**** RECORDS FOR PROCESSING ****

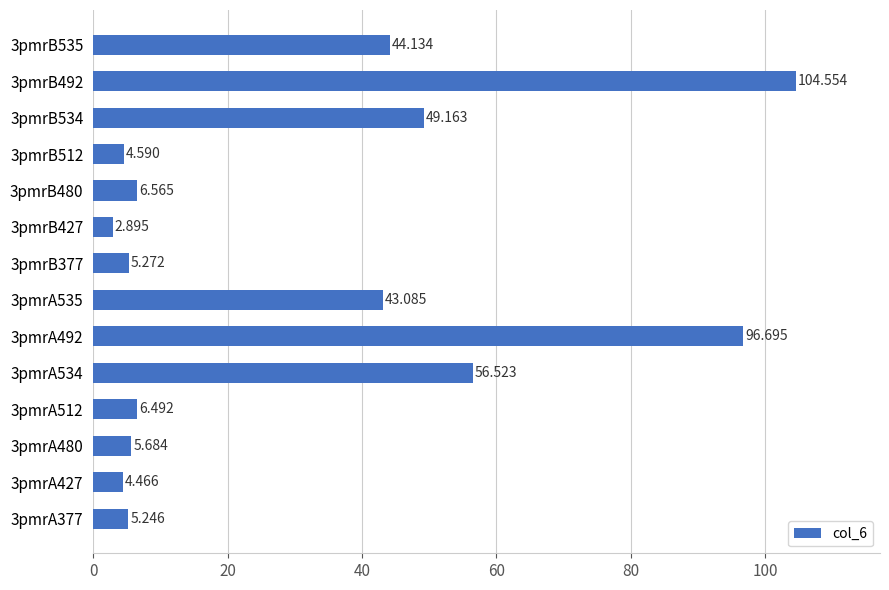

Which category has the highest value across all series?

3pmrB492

****
**** RECORDS FOR PROCESSING ****

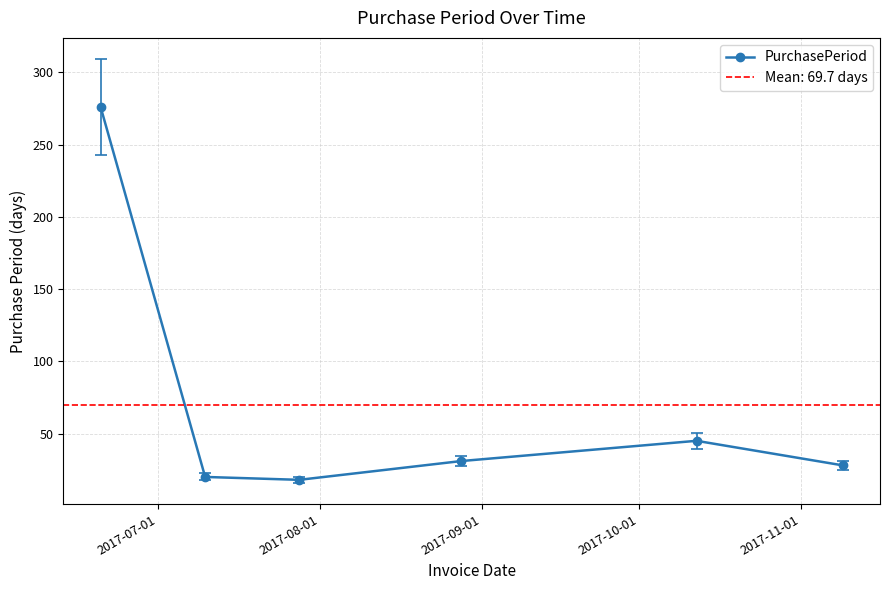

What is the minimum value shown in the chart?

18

****
**** RECORDS FOR PROCESSING ****

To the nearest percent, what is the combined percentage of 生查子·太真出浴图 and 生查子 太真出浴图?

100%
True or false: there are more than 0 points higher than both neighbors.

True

****

How many lines in the entries above contain the string "True"? Case must match. Reply with the number alone.

2